Kommentar

Mein Hagen: Gebt den Kindern das Kommando

WP-Redakteur Jens Stubbe.

WP-Redakteur Jens Stubbe.

Foto: Michael Kleinrensing

Die Bewegung „Fridays for Future“ hält in Hagen den Erwachsenen den Spiegel vor. Immerhin findet sie Gehör.

Es ist so schön grün, mein Hagen. Das merke ich, wenn ich an einem Wochenende wie diesem mit dem Fahrrad über die Höhenzüge radele. Bäume, Felder, Wiesen – ein Traum, ein Idyll. Könnte man meinen.


Wer aber genauer hinguckt, der merkt, wie sehr es trügt, das Idyll. Wochenlang hat es nicht geregnet in unserem Hagen. Was dazu führt, dass Felder ausgetrocknet sind und dass sich der Borkenkäfer im Wald durch Fichtenbestände frisst.


Schüler sind tausende Schritte voraus

Zufall – würden jetzt beispielsweise AfD-Politiker heraustrompeten. Und: Mit einem menschengemachten Klimawandel hat das nichts zu tun. Wenn die Sonne öfter scheint – da können wir doch nichts dafür.


Einen Schritt, nein, hunderte, tausende, millionen Schritte sind jene Schüler weiter, die mit Plakaten und Transparenten durch die Innenstadt ziehen.
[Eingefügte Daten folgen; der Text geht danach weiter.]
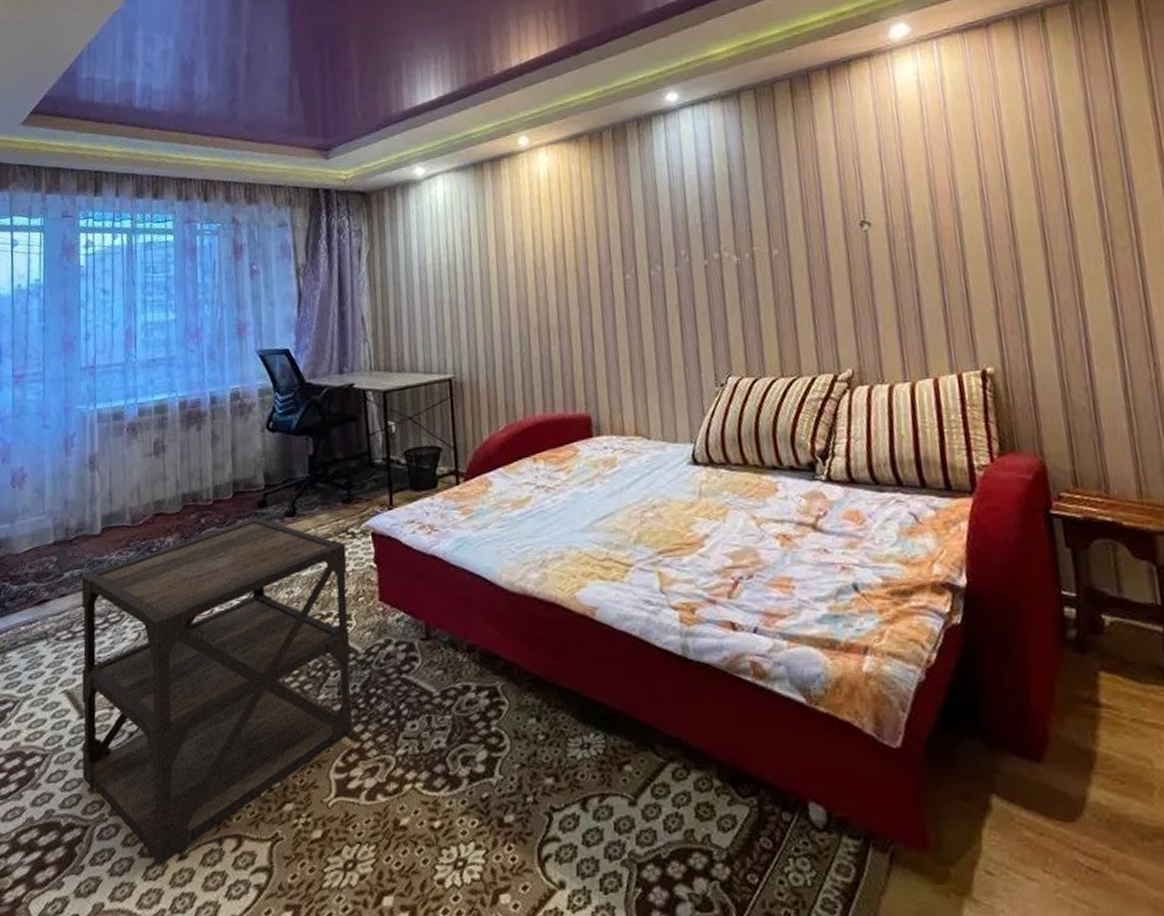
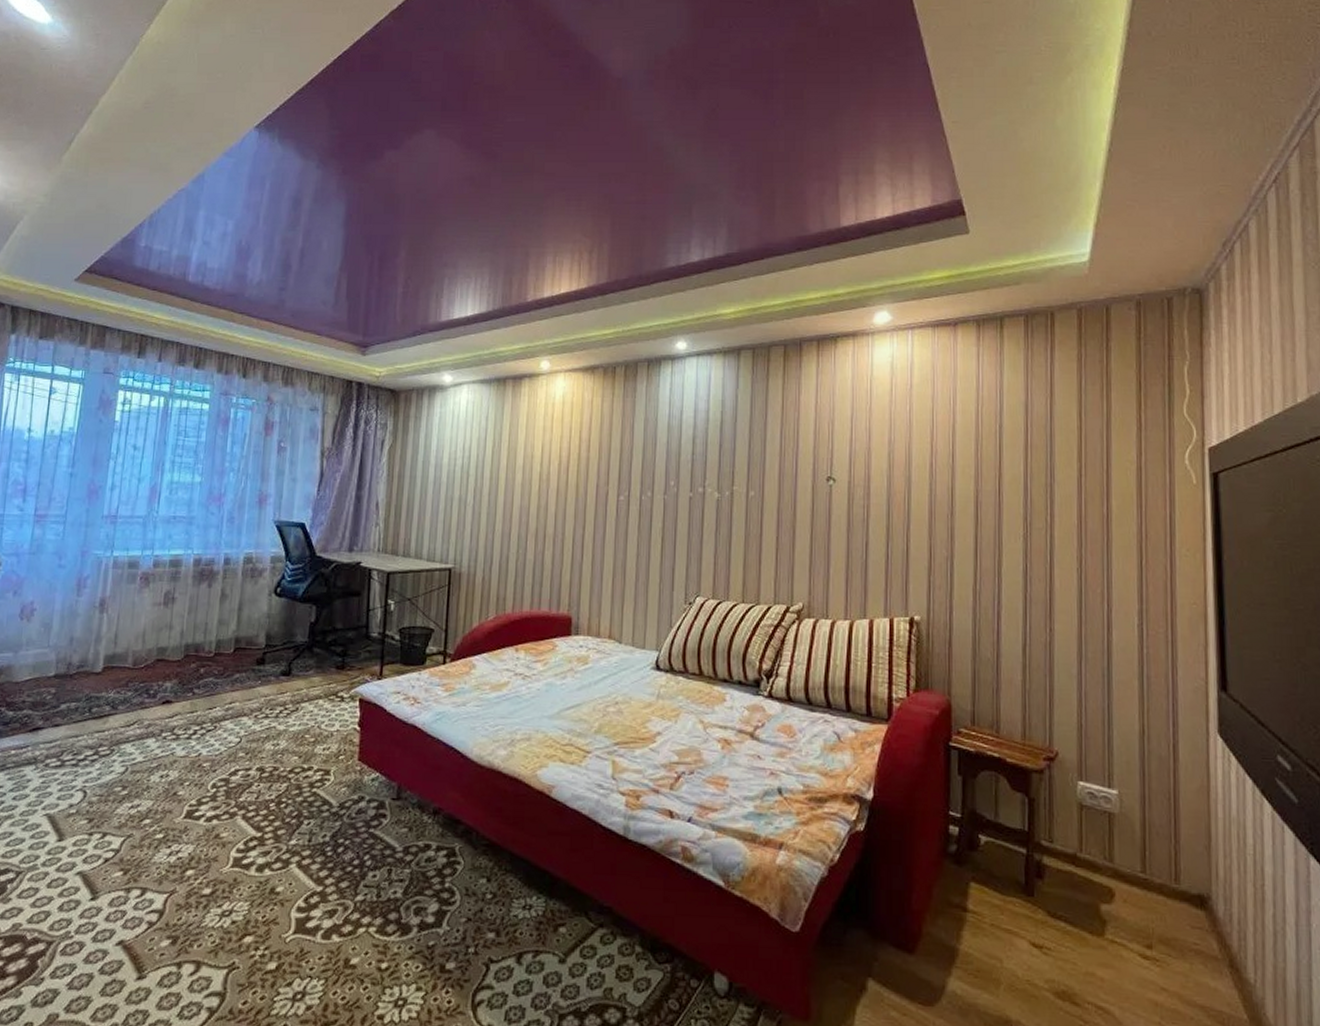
side table: present [81,516,353,865] -> none [53,672,334,983]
Sie führen uns vor Augen, was wir in den letzten Jahren getan haben: nichts. Von uns gewählte Politiker stecken auf wichtigen Konferenzen Klimaziele, um sie im Anschluss um Längen zu verfehlen. Ziele stecken und sie nicht zu erreichen – das ist etwas, was Leute machen, die abnehmen wollen, hat sinngemäß ein Youtuber, dessen Aussagen man nicht allesamt gut finden muss, dieser Tage verkündet.


Busfahren für einen Euro am Tag ist keine Utopie

Die Fridays-for-Future-Bewegung hat schon etwas erreicht. Ihr Vorschlag, eine Bus-Jahreskarte für 365 Euro zu verkaufen, wird verfolgt. Und dass Hagen, wie sie fordern, den Klimanotstand ausruft, ist überfällig.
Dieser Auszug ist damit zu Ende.